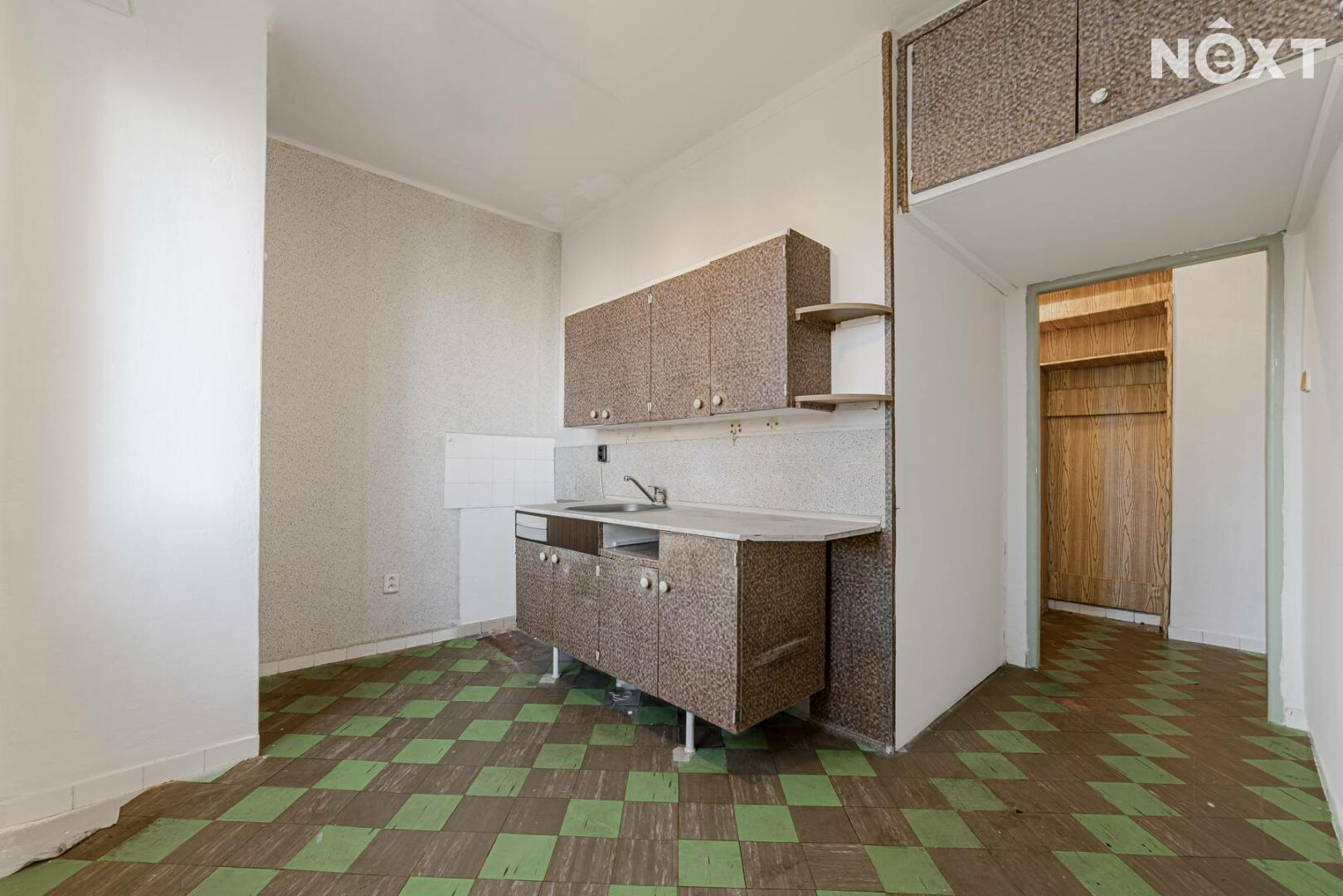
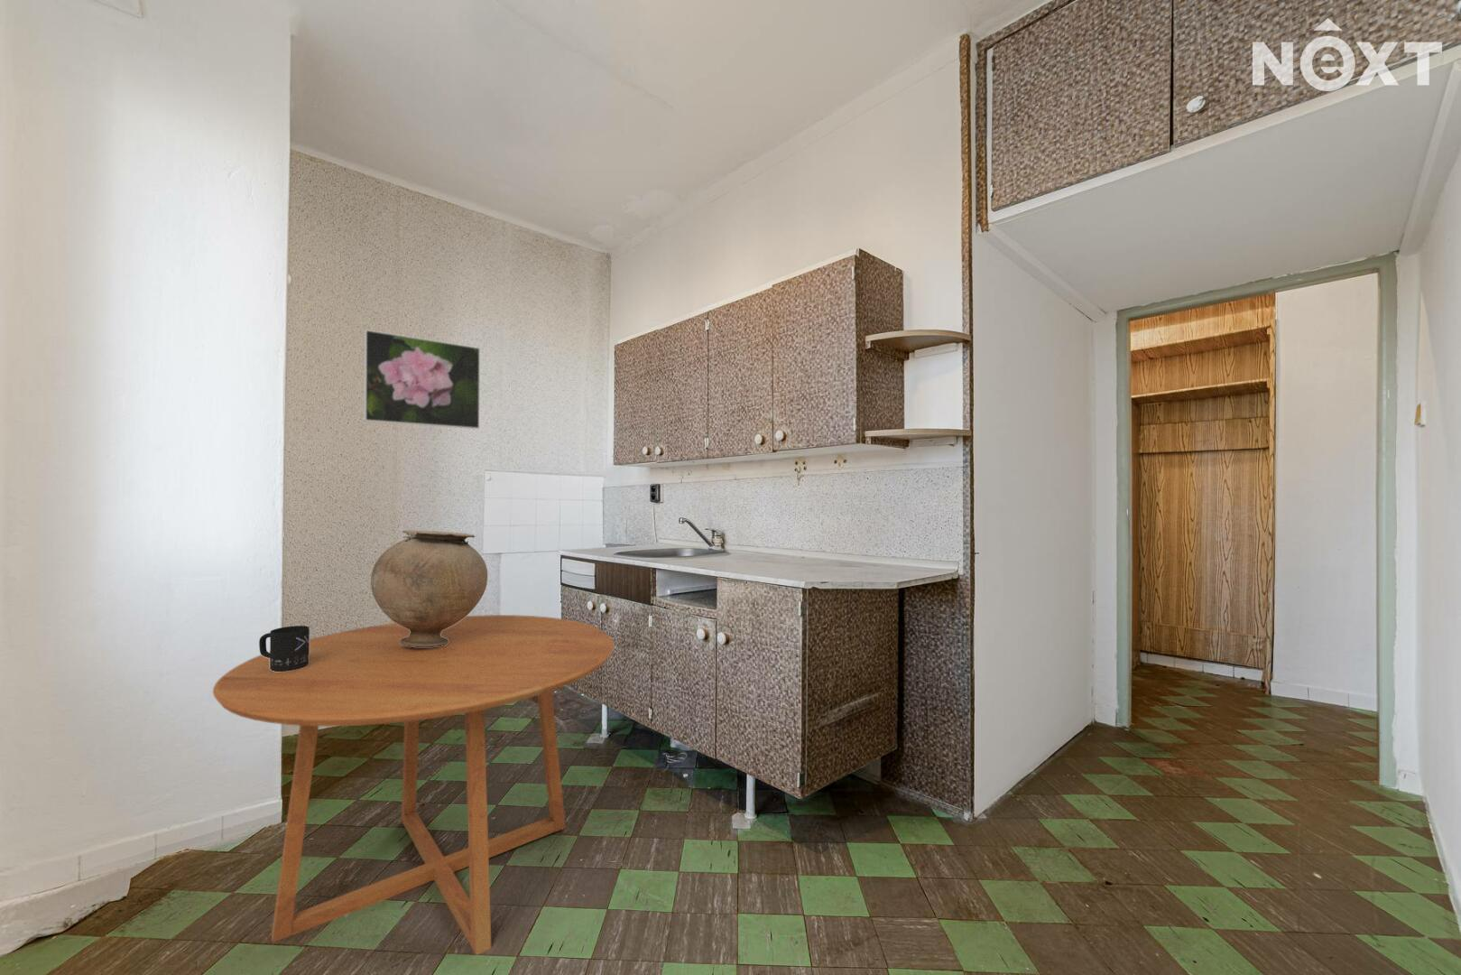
+ vase [370,529,488,647]
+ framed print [362,329,481,430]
+ dining table [212,614,616,957]
+ mug [258,625,310,671]
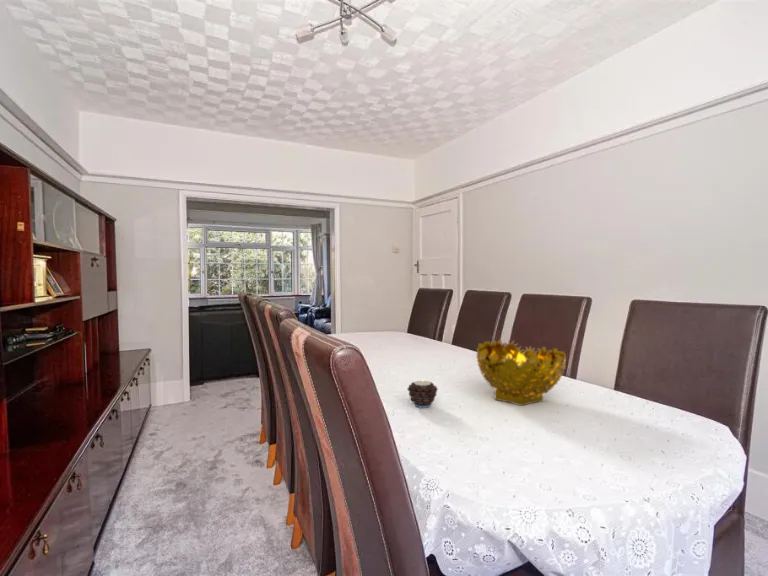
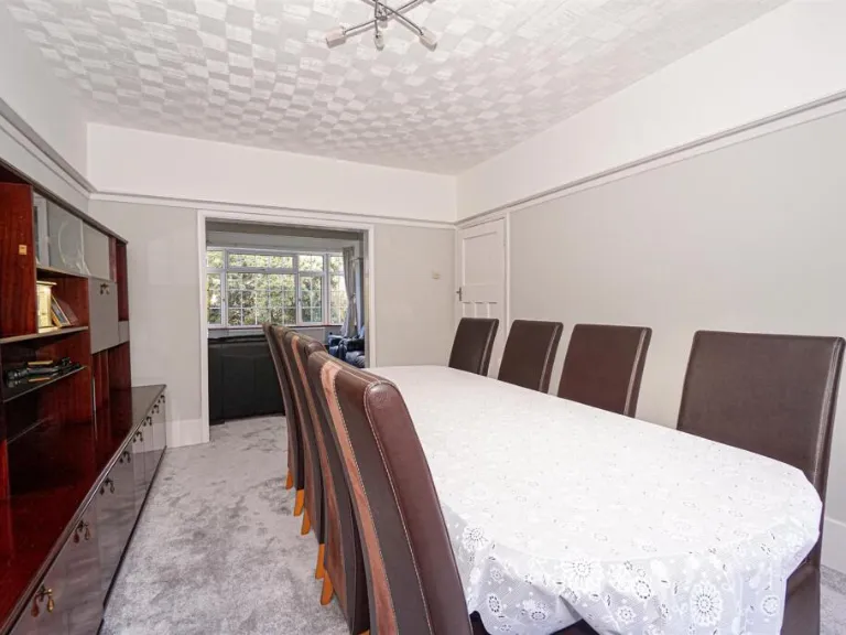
- decorative bowl [476,339,567,407]
- candle [406,377,439,409]
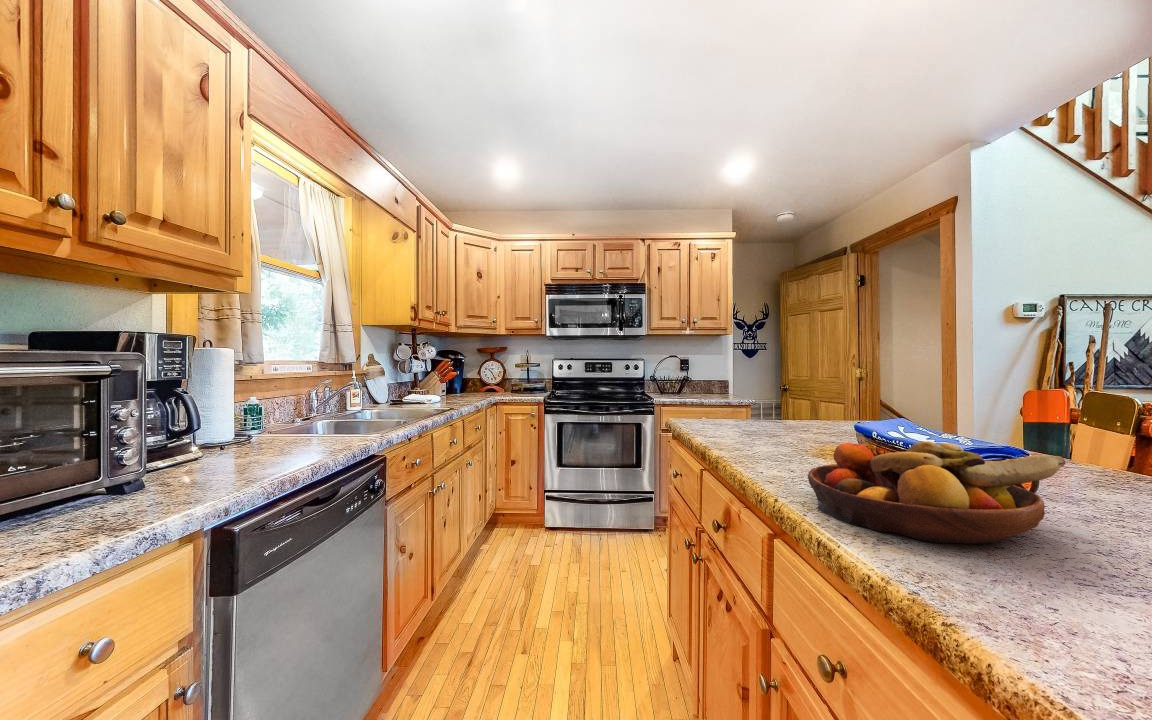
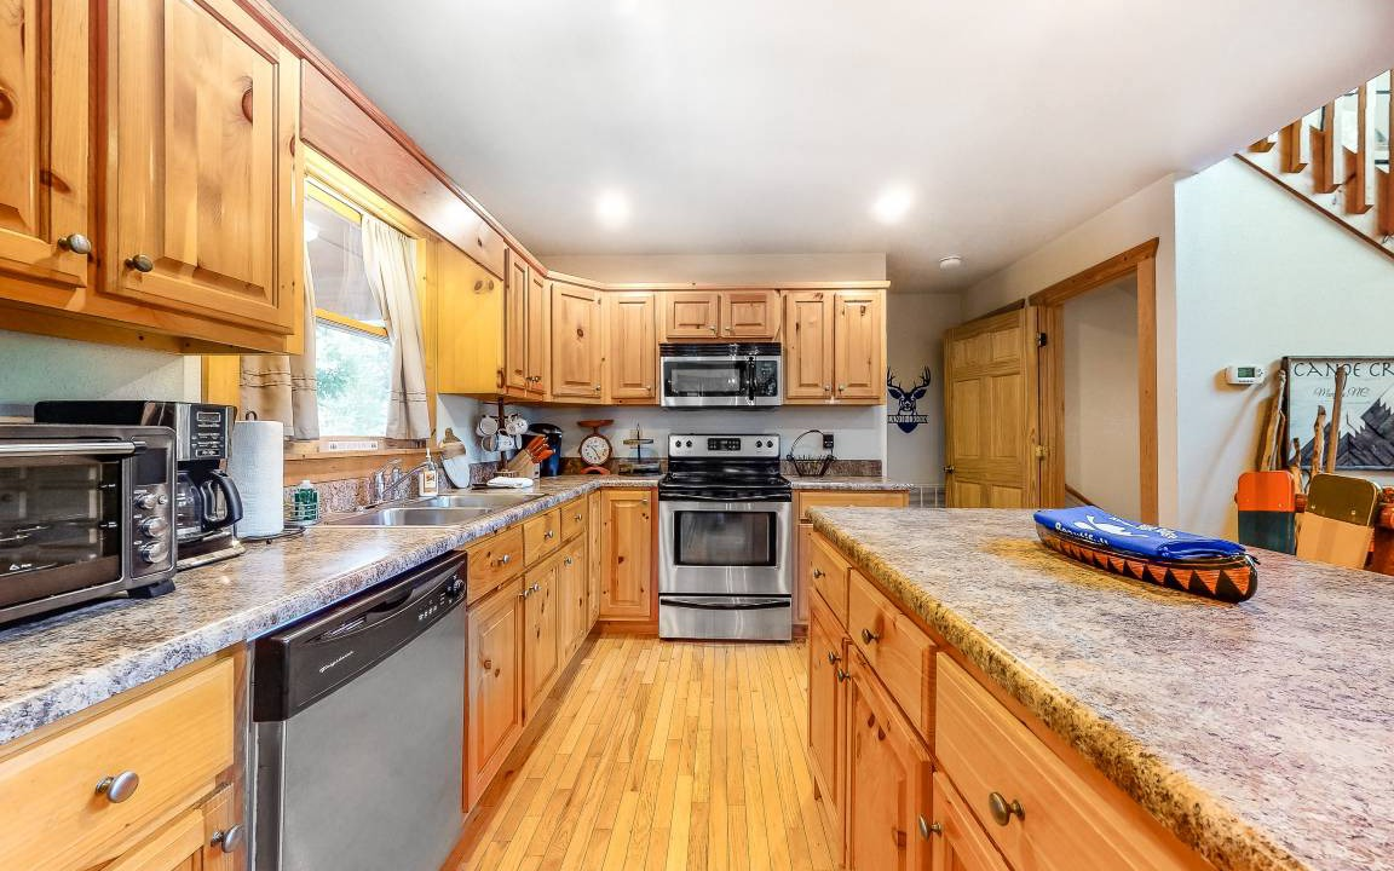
- fruit bowl [807,440,1066,545]
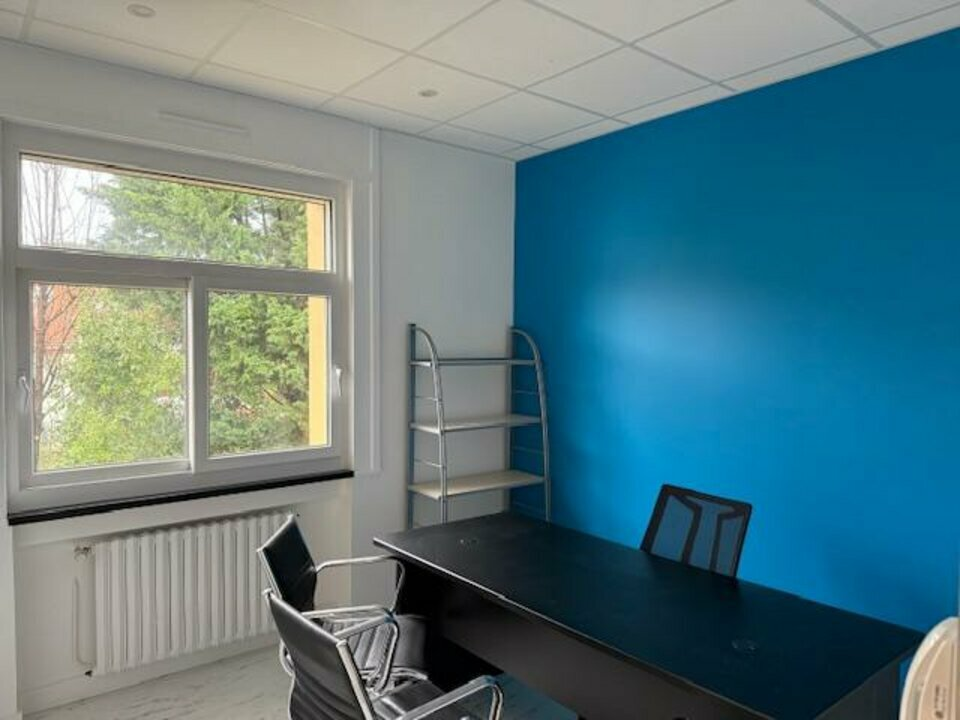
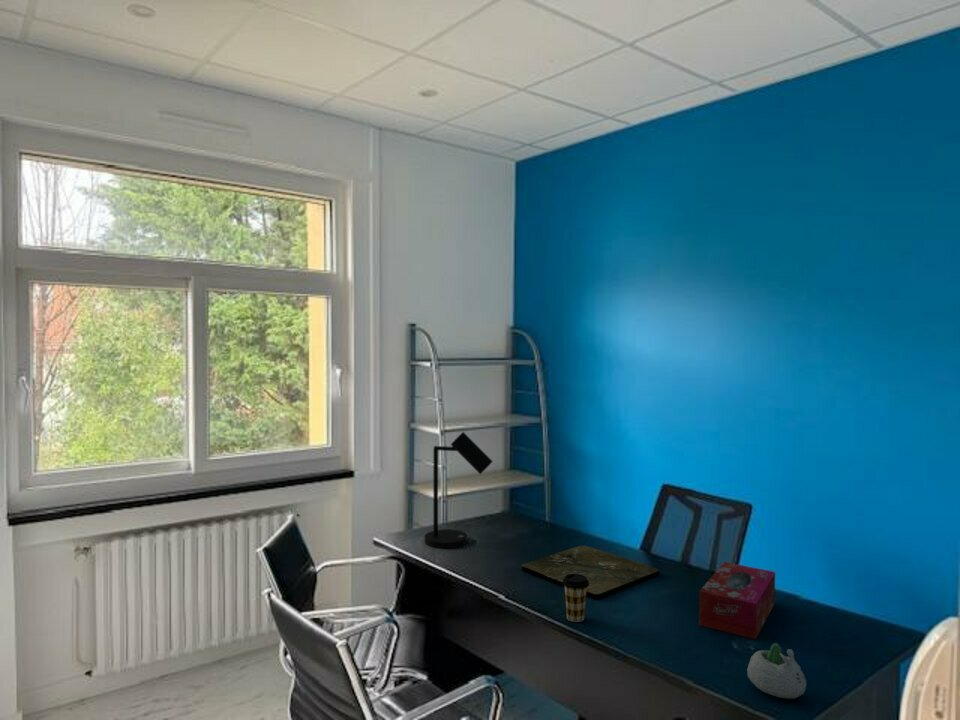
+ desk lamp [424,431,494,549]
+ succulent planter [746,642,807,700]
+ coffee cup [563,574,589,623]
+ tissue box [698,561,776,640]
+ aerial map [521,544,660,601]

== == ==

» **Work task**:
Using the listing above, gather each line that holds the string "bowl" and copy it.

» **Result of this task**:
- decorative bowl [476,339,567,407]
- fruit bowl [807,440,1066,545]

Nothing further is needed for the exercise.